Beekeeper lifts wooden flats covered with bees and honeycomb from a beehive.

What's the buzz on the UTM beehives?

Blake Eligh

The campus may be quiet, but one rooftop at U of T Mississauga is a hive of activity this spring.

As an essential worker in the agricultural sector, beekeeper Don Forster has been busy opening the 250 beehives he tends across the greater Toronto area. He recently visited the campus to check on the five hives located atop UTM’s Instructional Centre.

Despite unseasonably cool spring weather, Forster was delighted to find the majority of the UTM hives have survived and thrived over the winter. Under the insulated winter wraps, Forster found four of the hives humming with about 25,000 bees apiece, and plenty of new eggs produced by the resident queens. A fifth hive appears to have suffered a major loss of bees for reasons yet to be determined. “A mite or parasite could have gotten in there in the fall,” says Forster, who will return in the coming weeks to investigate further and recolonize the ailing hive.

In 2017, UTM’s Hospitality & Retail Services operations established 15,000 Buckfast bees—known for their mild temperament—in three hives on a third-floor green roof space. Since then, two more hives have been added to house a population that has grown to about 150,000 bees.

“For the bees, weather-wise, this spring has been terrible,” says Forster. “They haven’t had a lot of foraging days because it has been too wet or too cold." Fortunately, each hive was well stocked with honey to nourish the bees over the winter months.

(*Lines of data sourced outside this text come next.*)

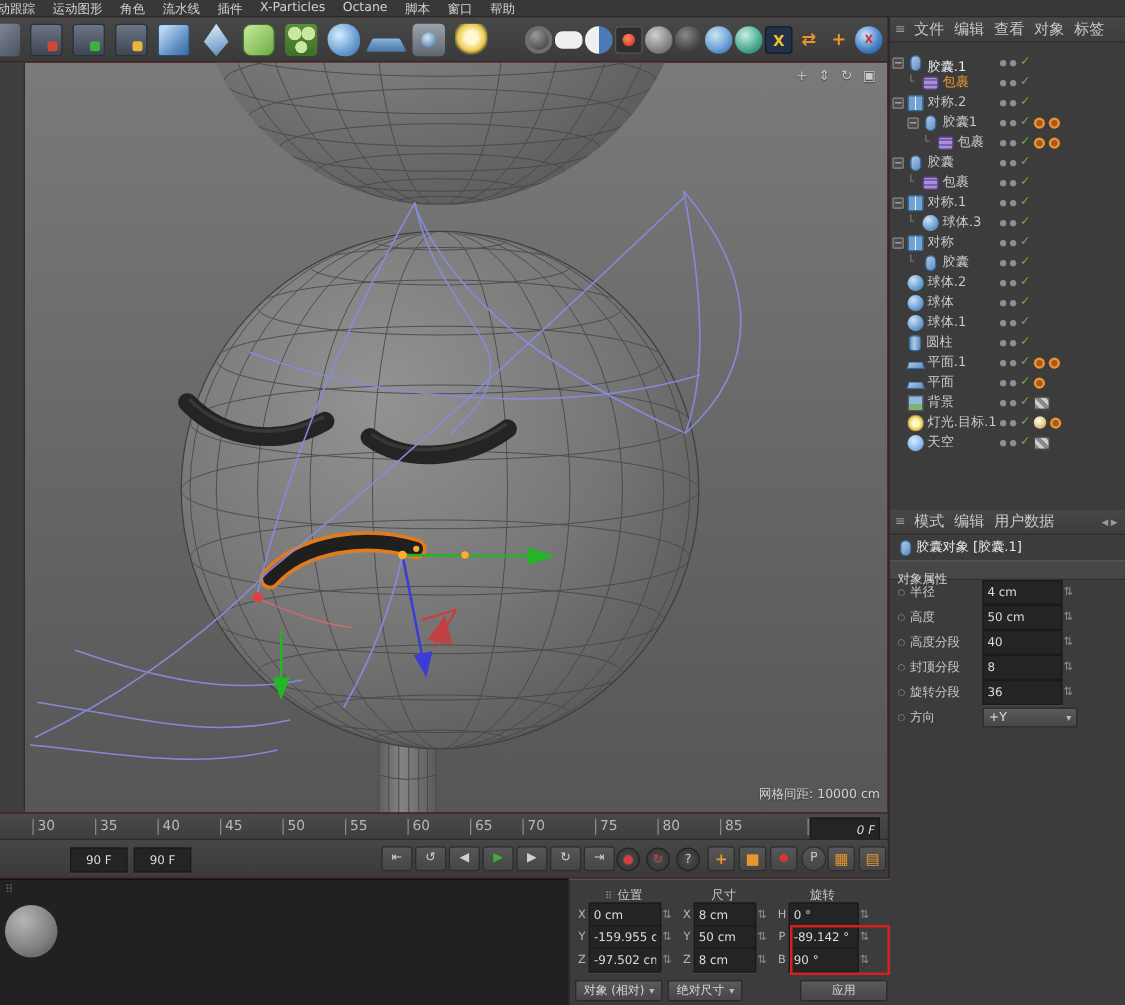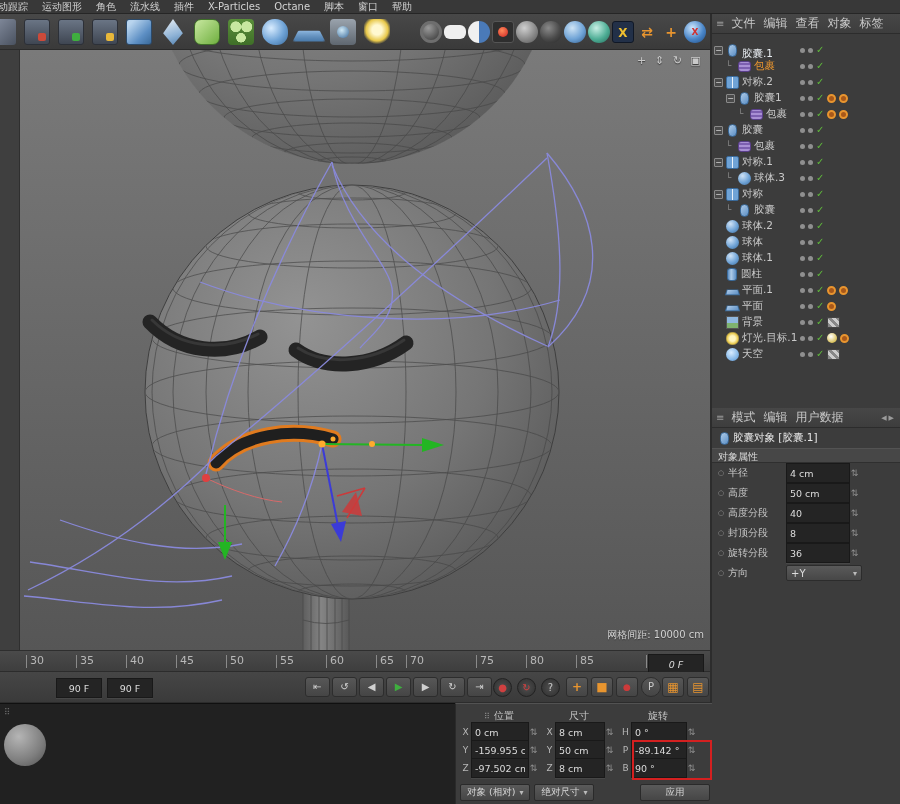--- a/index.html
+++ b/index.html
@@ -85,34 +85,34 @@
 .tag-thumb{width:13px;height:11px;background:repeating-linear-gradient(45deg,#888 0 3px,#ccc 3px 6px);border:1px solid #444;flex:none;}
 .tag-light{width:10px;height:10px;border-radius:50%;background:radial-gradient(circle at 40% 35%,#fff,#d8c05a 70%);flex:none;}
 
 
 #am-title{height:20px;display:flex;align-items:center;padding:0 5px;flex:none;}
 #am-title .oi{margin-right:4px;}
 #am-title span.t{color:#e8e8e8;font-size:10.5px;}
 #am-tabs{height:20px;display:flex;align-items:center;padding:2px 3px;gap:3px;flex:none;}
 .amtab{width:88px;height:15px;background:linear-gradient(#575757,#474747);border:1px solid #2a2a2a;border-radius:2px;color:#d5d5d5;font-size:10px;font-family:"DejaVu Sans",sans-serif;}
 .amtab.active{background:linear-gradient(#707070,#5a5a5a);color:#f2f2f2;}
-#am-section{height:15px;background:#474747;border-top:1px solid #535353;border-bottom:1px solid #2f2f2f;color:#d8d8d8;font-size:10px;padding:1px 6px;flex:none;}
+#am-section{height:15px;background:#474747;border-top:1px solid #535353;border-bottom:1px solid #2f2f2f;color:#d8d8d8;font-size:10px;padding:7px 6px;flex:none;}
 .prop-row{height:20px;display:flex;align-items:center;padding-left:6px;flex:none;}
 .pbullet{color:#9a9a9a;font-size:7px;width:10px;flex:none;}
 .plabel{color:#c8c8c8;font-size:10px;width:58px;flex:none;white-space:nowrap;}
 .fld{background:#242424;border:1px solid #191919;box-shadow:0 1px 0 rgba(255,255,255,.06);color:#dcdcdc;font-size:9.5px;font-family:"DejaVu Sans",sans-serif;height:20px;padding:9px 3px;}
 .afield{width:64px;}
 .spin{color:#8f8f8f;font-size:9px;width:9px;display:inline-block;text-align:center;flex:none;}
 .ddown{width:76px;height:16px;background:linear-gradient(#5a5a5a,#474747);border:1px solid #2c2c2c;border-radius:2px;color:#ddd;font-size:10px;display:flex;justify-content:space-between;align-items:center;padding:0 4px;}
 .ddown .dar{color:#bbb;font-size:8px;}
 
 
 #ruler{left:0;top:650px;width:710px;height:22px;background:linear-gradient(#4a4a4a,#3e3e3e);border-top:1px solid #2e2e2e;border-bottom:1px solid #2c2c2c;}
 .tick{position:absolute;top:4px;font-size:11px;color:#b8b8b8;border-left:1px solid #8a8a8a;padding-left:3px;height:13px;line-height:12px;}
-#frame-box{position:absolute;left:648px;top:3px;width:56px;text-align:center;font-style:italic;}
+#frame-box{position:absolute;left:648px;top:3px;width:56px;text-align:right;font-style:italic;}
 #transport{left:0;top:672px;width:710px;height:31px;background:linear-gradient(#464646,#3a3a3a);border-bottom:1px solid #2c2c2c;}
 .rng{position:absolute;top:6px;width:46px;text-align:center;}
 #tbtns{position:absolute;left:305px;top:5px;display:flex;gap:2px;}
 .tbtn{width:25px;height:20px;background:linear-gradient(#575757,#454545);border:1px solid #2d2d2d;border-radius:3px;color:#d0d0d0;font-size:10px;line-height:18px;text-align:center;padding:0;font-family:"DejaVu Sans",sans-serif;}
 .tbtn.green{color:#3fae3f;}
 #recs{position:absolute;left:493px;top:6px;display:flex;gap:5px;}
 .rec{width:19px;height:19px;border-radius:50%;background:radial-gradient(#4f4f4f,#2e2e2e);border:1px solid #222;color:#d04040;font-size:10px;line-height:17px;text-align:center;padding:0;font-family:"DejaVu Sans",sans-serif;}
 .rec.q{color:#c8c8c8;}
 #keybtns{position:absolute;left:566px;top:5px;display:flex;gap:3px;}
 .obtn{width:22px;height:20px;background:linear-gradient(#575757,#454545);border:1px solid #2d2d2d;border-radius:3px;font-size:12px;line-height:18px;text-align:center;padding:0;color:#d0d0d0;font-family:"DejaVu Sans",sans-serif;}
@@ -604,21 +604,21 @@
 
   <div id="ruler" class="abs">
     <span class="tick" style="left:26px">30</span>
     <span class="tick" style="left:76px">35</span>
     <span class="tick" style="left:126px">40</span>
     <span class="tick" style="left:176px">45</span>
     <span class="tick" style="left:226px">50</span>
     <span class="tick" style="left:276px">55</span>
     <span class="tick" style="left:326px">60</span>
     <span class="tick" style="left:376px">65</span>
-    <span class="tick" style="left:406px">70</span>
+    <span class="tick" style="left:418px">70</span>
     <span class="tick" style="left:476px">75</span>
     <span class="tick" style="left:526px">80</span>
     <span class="tick" style="left:576px">85</span>
     <span class="tick" style="left:646px">90</span>
     <input id="frame-box" class="fld" value="0 F" style="">
   </div>
 
   <div id="transport" class="abs">
     <input class="fld rng" style="left: 56px;" value="90 F">
     <input class="fld rng" style="left: 107px;" value="90 F">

As the weather has finally warmed up, UTM’s bees have begun to forage amongst the earliest spring blooms, including dandelions, native plants and blossoms from serviceberry and fruit trees around the campus. “They are two or three weeks behind what I normally see, but they are starting to perk up,” Forster says.

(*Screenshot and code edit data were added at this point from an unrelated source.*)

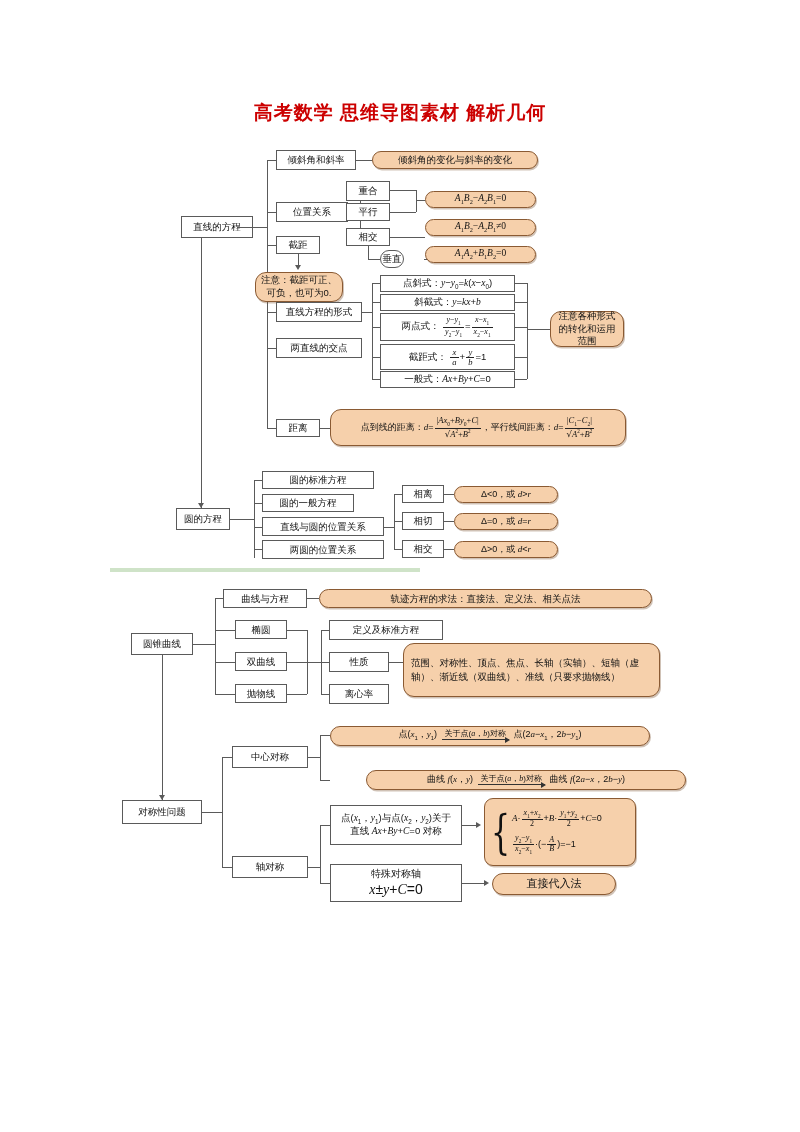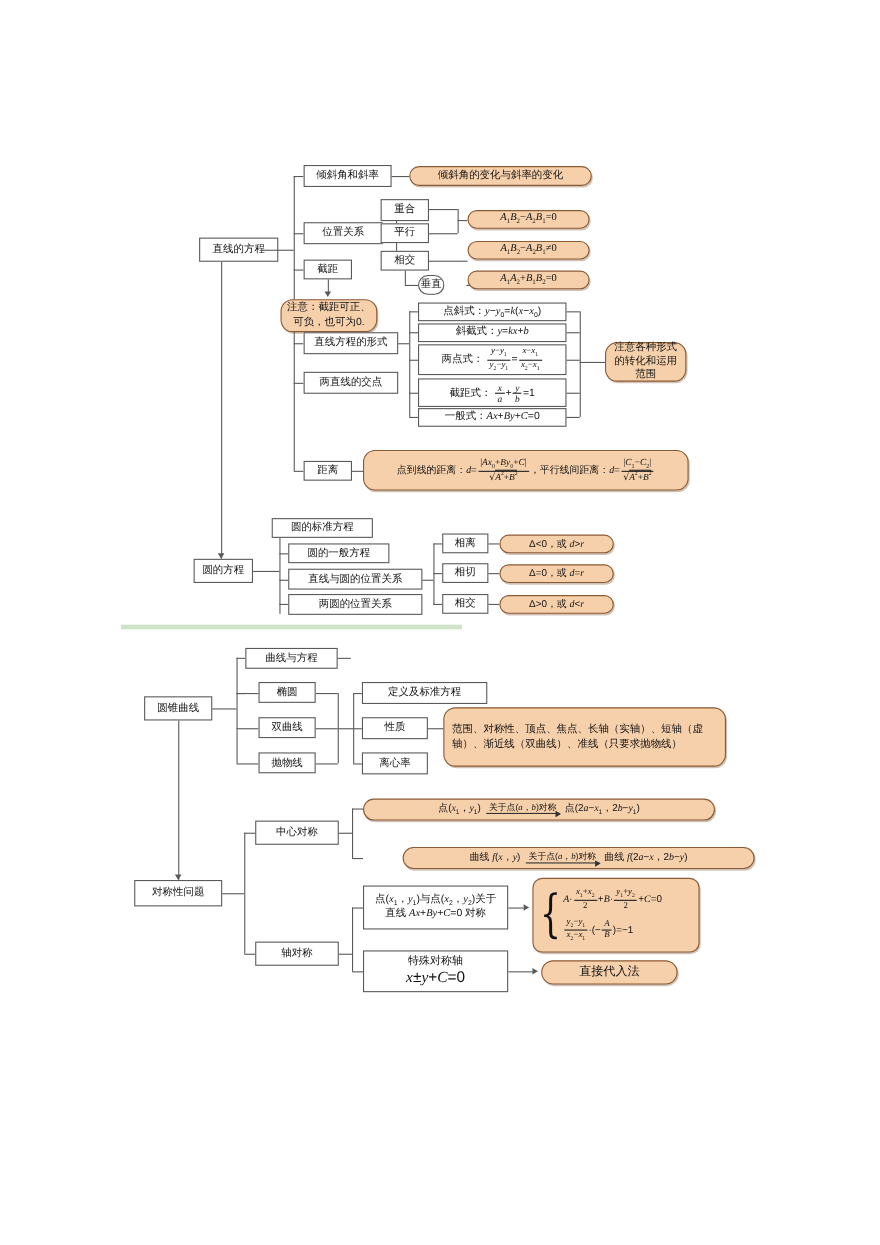--- a/index.html
+++ b/index.html
@@ -62,20 +62,21 @@
   .sysrow{display:flex;align-items:center;white-space:nowrap;font-size:9px;}
   .sys{display:flex;flex-direction:column;gap:6px;}
   .txt{white-space:nowrap;}
   .wrap{white-space:normal;}
 </style>
 </head>
 <body>
 
 <div id="page">
 
+  <div class="title" style="color: rgb(204, 0, 0);">高考数学 思维导图素材 解析几何</div>
 
   <div class="node rect" style="left:165px;top:216px;width:72px;height:22px;margin-left:16px;">
     <span class="txt">直线的方程</span>
   </div>
 
   <div class="v" style="left:201px;top:238px;height:270px;"></div>
   <div class="arrow-down" style="left:198px;top:503px;"></div>
 
   <div class="h" style="left:237px;top:227px;width:30px;"></div>
   <div class="v" style="left:267px;top:160px;height:268px;"></div>
@@ -200,21 +201,21 @@
     </span>
   </div>
 
   <div class="node rect" style="left:176px;top:508px;width:54px;height:22px;">
     <span class="txt">圆的方程</span>
   </div>
   <div class="h" style="left:230px;top:519px;width:24px;"></div>
   <div class="v" style="left:254px;top:480px;height:78px;"></div>
 
   <div class="h" style="left:254px;top:480px;width:8px;"></div>
-  <div class="node rect" style="left:247px;top:471px;width:92px;height:18px;">
+  <div class="node rect" style="left:262px;top:471px;width:112px;height:18px;">
     <span class="txt">圆的标准方程</span>
   </div>
   <div class="h" style="left:254px;top:503px;width:8px;"></div>
   <div class="node rect" style="left:262px;top:494px;width:92px;height:18px;">
     <span class="txt">圆的一般方程</span>
   </div>
   <div class="h" style="left:254px;top:527px;width:8px;"></div>
   <div class="node rect" style="left:262px;top:517px;width:122px;height:19px;">
     <span class="txt">直线与圆的位置关系</span>
   </div>
@@ -260,20 +261,23 @@
   <div class="arrow-down" style="left:159px;top:795px;"></div>
 
   <div class="h" style="left:193px;top:644px;width:22px;"></div>
   <div class="v" style="left:215px;top:598px;height:96px;"></div>
 
   <div class="h" style="left:215px;top:598px;width:8px;"></div>
   <div class="node rect" style="left:223px;top:589px;width:84px;height:19px;">
     <span class="txt">曲线与方程</span>
   </div>
   <div class="h" style="left:307px;top:598px;width:12px;"></div>
+  <div class="node pill" style="left:319px;top:589px;width:333px;height:19px;">
+    <span class="txt">轨迹方程的求法：直接法、定义法、相关点法</span>
+  </div>
 
   <div class="h" style="left:215px;top:630px;width:8px;"></div>
   <div class="node rect" style="left:235px;top:620px;width:52px;height:19px;">
     <span class="txt">椭圆</span>
   </div>
   <div class="h" style="left:215px;top:662px;width:20px;"></div>
   <div class="node rect" style="left:235px;top:652px;width:52px;height:19px;">
     <span class="txt">双曲线</span>
   </div>
   <div class="h" style="left:215px;top:694px;width:20px;"></div>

Forster has been working with bees since his childhood on a farm in the Laurentian mountains. He now shares his expertise as a college instructor and has led workshops at UTM. His spring hive maintenance includes unwrapping the hive boxes, clearing away debris and inspecting the hives for signs of disease. In early June, he will split the larger hives into new colonies to give the bees more space and prevent swarming, which is when part of a crowded colony “hives off’ and spontaneously leaves to establish a new colony in the wild.

According to retail services manager Suresh Krishnan, honey from the IB hives is harvested once or twice a year. Last year, the bees produced 462 kg of honey which was used in the UTM kitchens and sold through the hospitality and retail services department.

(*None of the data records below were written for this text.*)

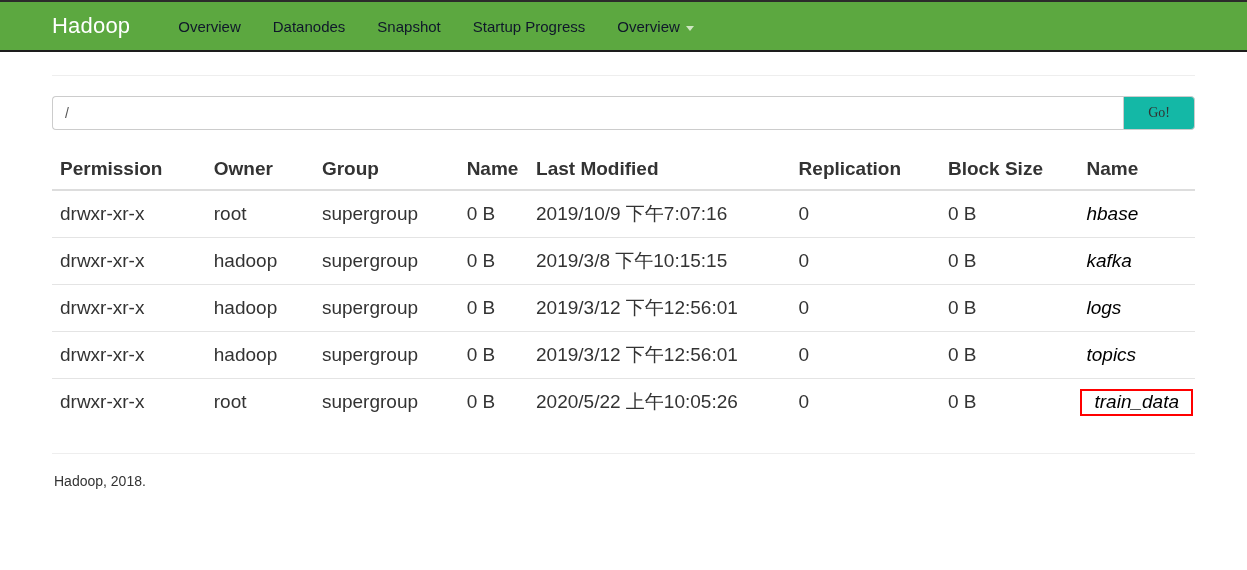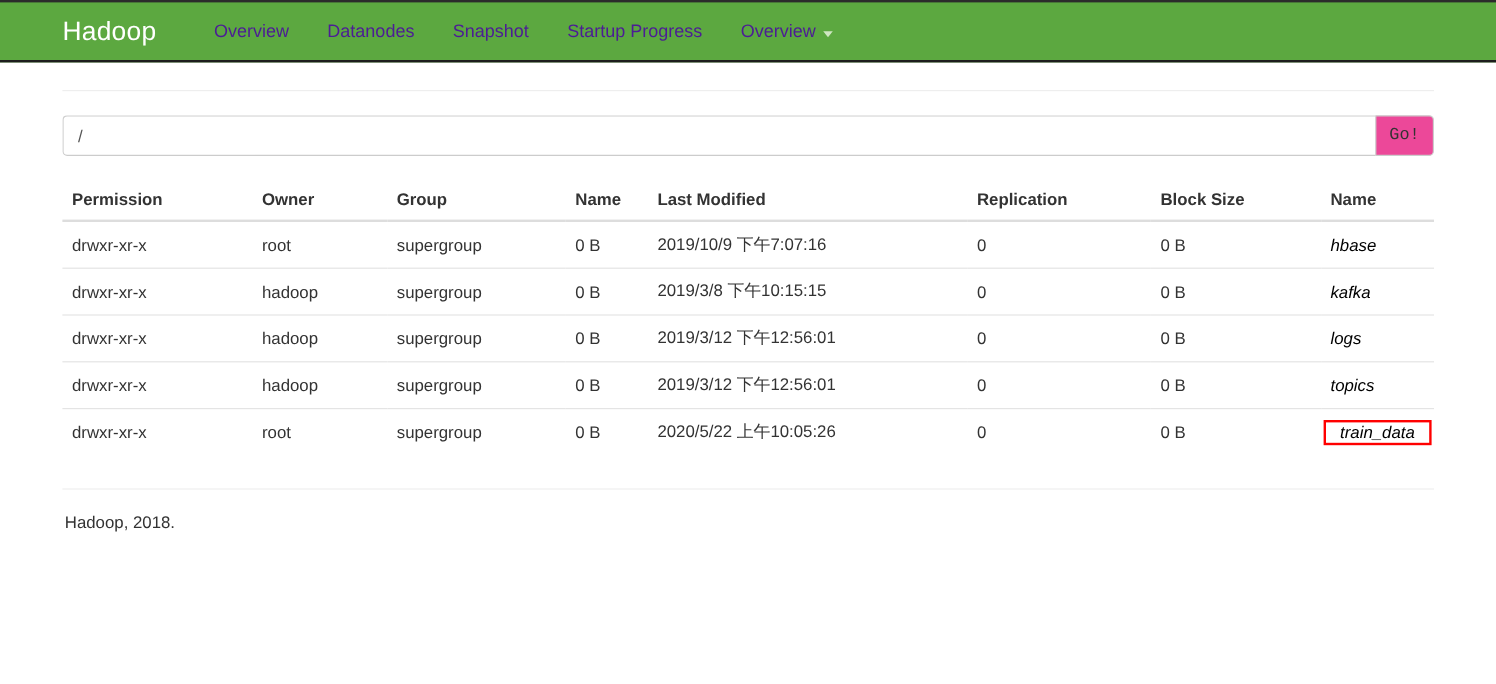--- a/index.html
+++ b/index.html
@@ -38,21 +38,21 @@
     white-space: nowrap;
   }
   .nav-items {
     display: flex;
     align-items: center;
     list-style: none;
     margin: 0;
     padding: 0;
   }
   .nav-item {
-    color: #4c1d95;
+    color: #0f172a;
     font-size: 15px;
     padding: 0 16px;
     white-space: nowrap;
     cursor: pointer;
     display: flex;
     align-items: center;
     gap: 6px;
   }
   .caret {
     display: inline-block;
@@ -106,34 +106,34 @@
     font-family: "Liberation Sans", sans-serif;
     color: #555555;
     background: #ffffff;
     outline: none;
   }
   .go-btn {
     height: 34px;
     box-sizing: border-box;
     border: 1px solid #cccccc;
     border-radius: 0 4px 4px 0;
-    background: #ec4899;
+    background: #14b8a6;
     color: #333333;
     font-size: 14px;
-    font-family: Liberation Mono, monospace;
-    padding: 0 11px;
+    font-family: Liberation Serif, serif;
+    padding: 0 24px;
     cursor: pointer;
   }
 
   
   table.files {
     width: 100%;
     border-collapse: collapse;
     margin-top: 20px;
-    font-size: 14px;
+    font-size: 19px;
   }
   table.files th {
     text-align: left;
     font-weight: bold;
     color: #333333;
     padding: 8px 8px 9px 8px;
     border-bottom: 2px solid #dddddd;
     white-space: nowrap;
   }
   table.files td {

Krishnan notes that the hives are just one of many sustainability-focused food services initiatives at UTM. The hospitality and retail services team manages indoor farm walls that produce pesticide-free herbs and leafy greens for the campus kitchens year-round, and hosts regular outreach events such as free Community Kitchen workshops and Sustainability Week education programs. The team has also been building on a long-term commitment to fair trade food and beverage offerings. In 2019 UTM became the first campus in Canada to achieve Fair Trade Silver designation from Fair Trade Canada.

“The hives are a way for UTM to support pollinators and help stop the collapse of bee populations,” says Krishnan. “We are a small campus, but we can do so much to support sustainability.”